Early Floor Plan Concepts For New Muskegon County Jail Unveiled
Andrew Trzaska | June 11, 2013
Early designs of the new Muskegon County jail were unveiled by the architect at Tuesday’s County Commission meeting.
After a year of citizen and board committee deliberations as well as citizen protests, the jail plan is moving forward. The current design shows the new jail residing on the county courthouse’s main parking lot, connected to the current jail and the courthouse. The complex will include a new juvenile detention center across Pine Street. Previous evolutions included a tunnel or a bridge to the county lot across Pine Street.
The basic jail plan will include a partial basement, partial first floor, a full second floor and full third floor. The partial floor under the full floors will allow for covered parking close to the jail and courthouse entrance, and that floor will be used for receiving, a kitchen, work release, and the main medical wing. The basement will be used for storage and likely laundry.
Larry Goldberg, president of the Missouri-based Goldberg, Sullivan & McCreery architectural firm, presented floorplan concepts for all three floors plus the basement of the proposed building, as well as an option for a fourth floor.
All in all, the jail’s size will be approximately 103,000 square feet, down from the 140,000 square feet budgeted in the County’s master jail plan.
The second and third floor will include medical outposts but will primarily be used for cells. One option proposed would be to add more cells in a modular fashion, increasing the number of cells by adding blocks that could be craned in and attached to well plates in the floor. The current concept allows for a maximum of 217 beds on each of the second and third floor, with a total of 474 beds.

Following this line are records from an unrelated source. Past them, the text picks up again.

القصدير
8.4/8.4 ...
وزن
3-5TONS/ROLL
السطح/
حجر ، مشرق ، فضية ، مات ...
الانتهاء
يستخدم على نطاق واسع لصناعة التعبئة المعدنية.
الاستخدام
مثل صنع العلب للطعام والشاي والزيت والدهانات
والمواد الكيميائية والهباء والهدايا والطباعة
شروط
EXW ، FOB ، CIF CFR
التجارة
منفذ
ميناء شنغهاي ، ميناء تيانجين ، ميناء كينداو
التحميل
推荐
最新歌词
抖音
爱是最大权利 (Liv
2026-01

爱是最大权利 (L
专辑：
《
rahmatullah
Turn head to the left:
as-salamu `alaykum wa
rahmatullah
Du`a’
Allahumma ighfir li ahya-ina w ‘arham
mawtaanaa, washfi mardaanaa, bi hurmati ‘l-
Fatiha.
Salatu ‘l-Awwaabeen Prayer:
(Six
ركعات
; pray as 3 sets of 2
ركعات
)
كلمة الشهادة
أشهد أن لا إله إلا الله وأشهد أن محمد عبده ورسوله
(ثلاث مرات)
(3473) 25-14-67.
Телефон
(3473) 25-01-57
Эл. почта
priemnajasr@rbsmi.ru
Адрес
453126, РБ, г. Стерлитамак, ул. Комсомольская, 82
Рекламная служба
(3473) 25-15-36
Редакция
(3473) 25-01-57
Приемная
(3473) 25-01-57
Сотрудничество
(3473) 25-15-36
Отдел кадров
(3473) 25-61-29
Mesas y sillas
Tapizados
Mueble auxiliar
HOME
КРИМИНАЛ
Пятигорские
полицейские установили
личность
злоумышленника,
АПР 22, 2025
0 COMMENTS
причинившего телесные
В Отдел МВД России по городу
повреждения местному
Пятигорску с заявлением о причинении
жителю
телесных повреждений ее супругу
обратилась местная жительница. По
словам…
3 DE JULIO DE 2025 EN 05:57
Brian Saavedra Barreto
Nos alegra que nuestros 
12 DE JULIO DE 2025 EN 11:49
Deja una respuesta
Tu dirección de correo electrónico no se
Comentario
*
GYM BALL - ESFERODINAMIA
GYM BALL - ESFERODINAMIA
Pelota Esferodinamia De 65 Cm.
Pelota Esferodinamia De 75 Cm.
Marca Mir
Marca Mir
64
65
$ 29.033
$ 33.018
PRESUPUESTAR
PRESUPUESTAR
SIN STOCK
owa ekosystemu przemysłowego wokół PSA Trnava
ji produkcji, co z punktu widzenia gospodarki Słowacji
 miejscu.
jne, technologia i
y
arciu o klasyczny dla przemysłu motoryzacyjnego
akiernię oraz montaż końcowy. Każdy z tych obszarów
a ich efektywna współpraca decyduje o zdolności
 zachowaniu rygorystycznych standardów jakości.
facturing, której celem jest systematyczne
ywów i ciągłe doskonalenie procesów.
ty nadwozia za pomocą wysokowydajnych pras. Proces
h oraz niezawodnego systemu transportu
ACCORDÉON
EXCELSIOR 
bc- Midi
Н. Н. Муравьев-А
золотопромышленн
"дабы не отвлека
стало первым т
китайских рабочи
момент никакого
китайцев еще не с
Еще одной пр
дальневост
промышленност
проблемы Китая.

One additional option to the design could add a fourth floor, increasing the number of beds to 746. If added, the jail would rise slightly above the height of the county courthouse, but if the floor is left off, it will be shorter than the
Designs also note a special two-sided elevator scheme, because the current jail, the courthouse and now the new jail will all have different floor heights. If a fourth floor is added, then a third elevator shaft could be added in the future to the basic two-elevator scheme in the current plan.
Even with the covered parking in the current courthouse lot will be reduced by approximately 50 spaces, which appeared to make commissioner Bob Scolnik wary. He also asked clarifying questions about the narrow “courtyard” between the jail and courthouse entrances, roughly where the courthouse’s drive-up and handicap parking spaces are now.
Rough plans for the juvenile transition center were also touched on at Tuesday’s meeting. According to Goldberg, the rooms will be single and double occupancy, though the single rooms will be able to eventually hold two people should the County choose to increase the jail’s population.
He also described the design as more focused on nurturing and less on detention.
“Where this is going… is more of a residential character, instead of turrets and fencing and all of that,” said Goldberg.
The current plan is 25,709 square feet, with 32 beds in two wings. The building would have the capacity of adding 2 more wings doubling the population to 64.
Goldberg cites 25 years of jail design experience at the Goldberg Group. He also stated that they worked with CGL, a company widely renowned for jail assessment and design. CGL worked with the sheriff’s department and other stakeholders to define the jail’s current population, including gender, type of offense, special needs cases, and more. Through this assessment, the plan evolved to increase the number of minimum-security cells and move the kitchen up to the first floor.
Cost estimates for the main jail plan as well as the two extra options were not available at Tuesday’s meeting, though Goldberg did note that projections for the juvenile center were going to be at or under budget. he jail and transition center is expected to cost between $35 million and $41 million, depending on final schematics of each building.